━━━━━ Supplied data
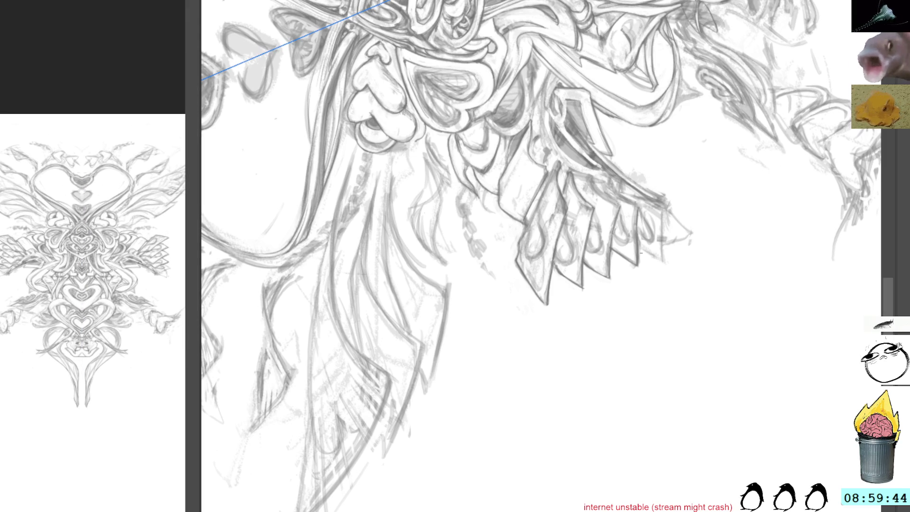
mouse_move(640, 252)
left_mouse_down()
mouse_move(547, 247)
mouse_move(636, 255)
left_mouse_up()
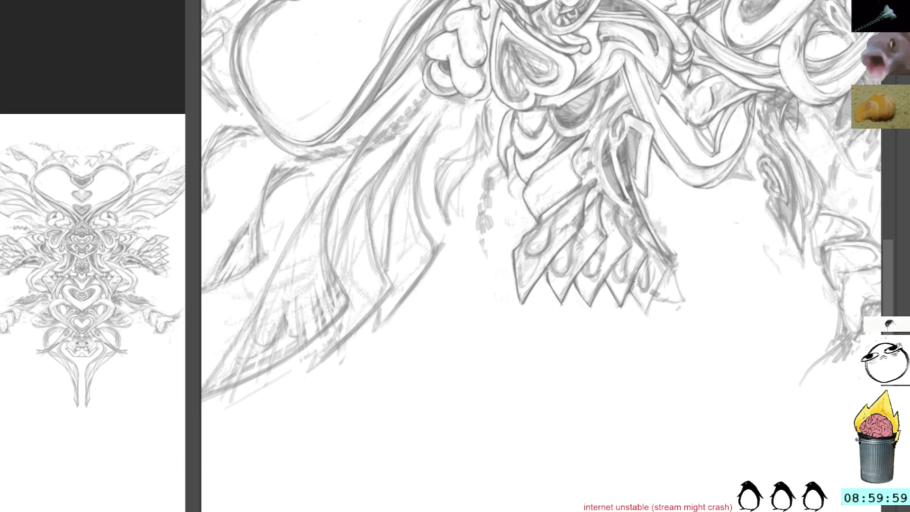
mouse_move(652, 295)
left_mouse_down()
mouse_move(646, 314)
mouse_move(650, 299)
left_mouse_up()
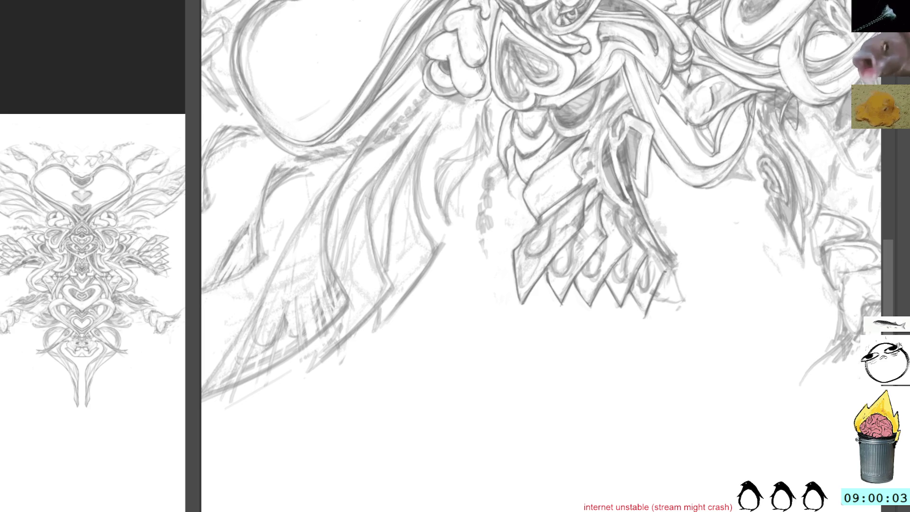
mouse_move(683, 203)
left_mouse_down()
mouse_move(708, 195)
mouse_move(636, 270)
left_mouse_up()
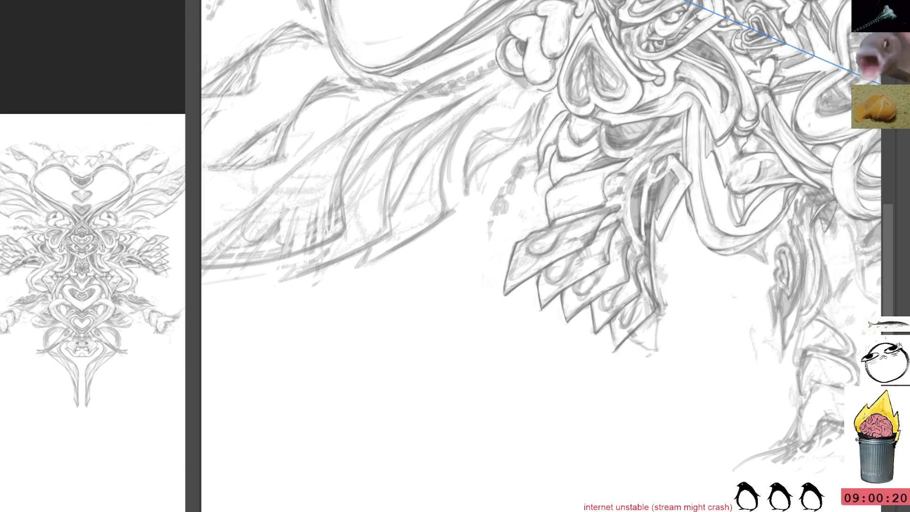
Reframe the view on the ornament cluster and commit the pending transform on the heart strokes.
key("5")
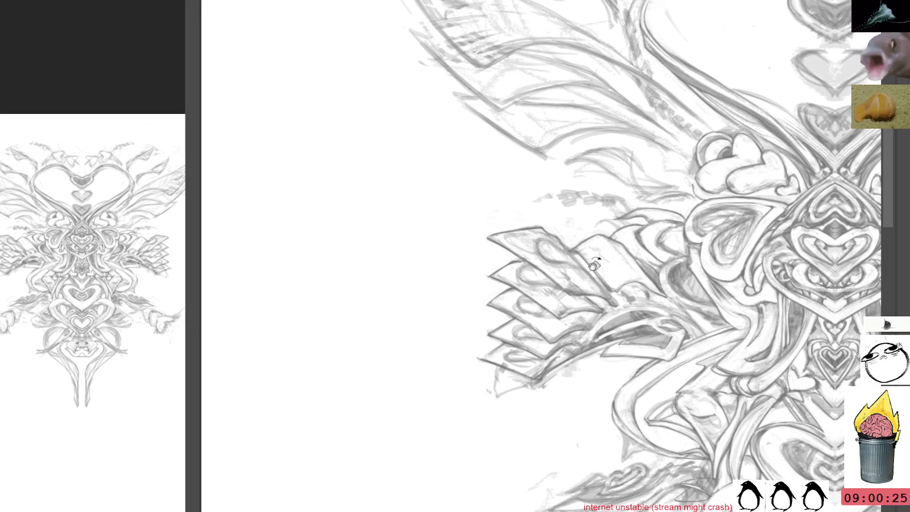
left_click_drag(635, 172, 578, 116)
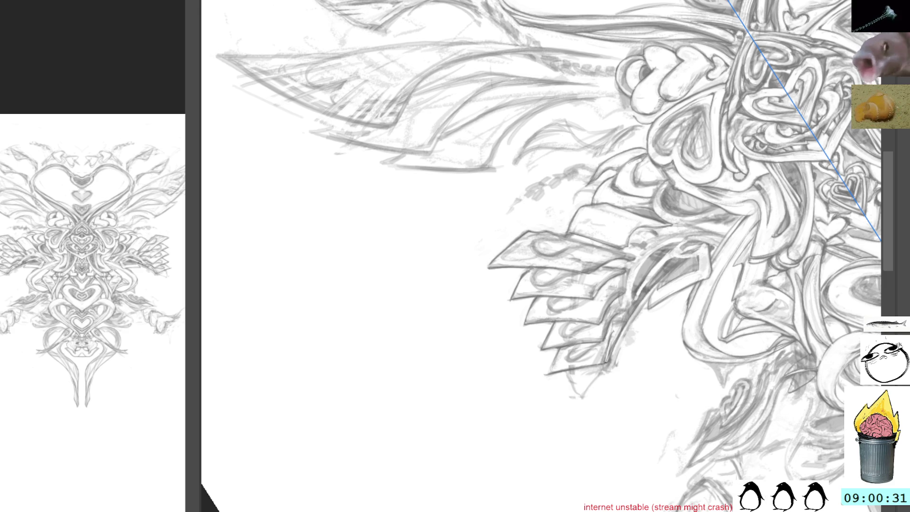
left_click_drag(497, 157, 412, 68)
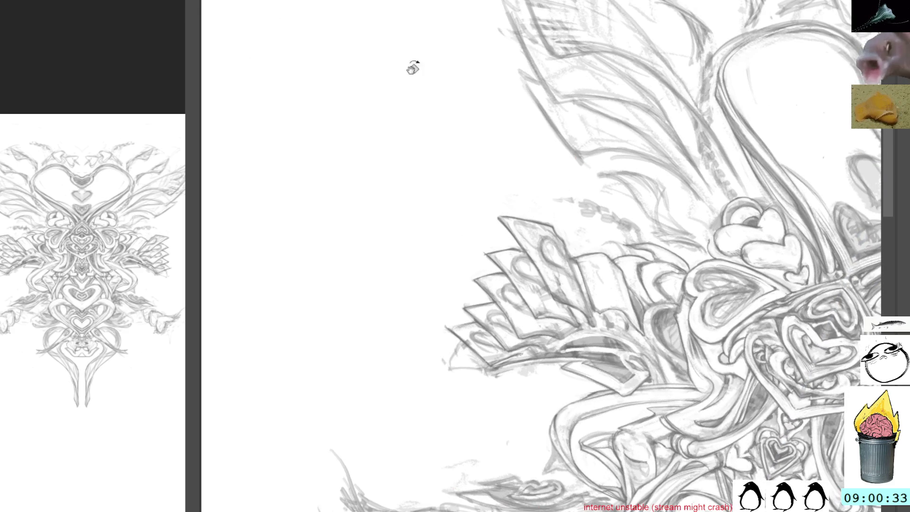
left_click_drag(666, 183, 529, 124)
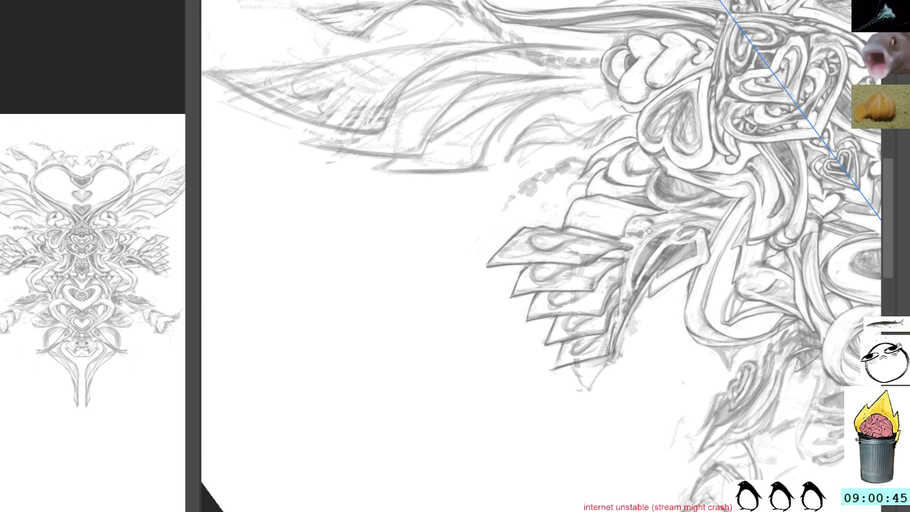
key("Return")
━━━━━━━━━━
_Your assignment_.
Write out the entries above verbatim, without pictures.

_Written response_.
mouse_move(640, 252)
left_mouse_down()
mouse_move(547, 247)
mouse_move(636, 255)
left_mouse_up()
mouse_move(652, 295)
left_mouse_down()
mouse_move(646, 314)
mouse_move(650, 299)
left_mouse_up()
mouse_move(683, 203)
left_mouse_down()
mouse_move(708, 195)
mouse_move(636, 270)
left_mouse_up()
Reframe the view on the ornament cluster and commit the pending transform on the heart strokes.
key("5")
left_click_drag(635, 172, 578, 116)
left_click_drag(497, 157, 412, 68)
left_click_drag(666, 183, 529, 124)
key("Return")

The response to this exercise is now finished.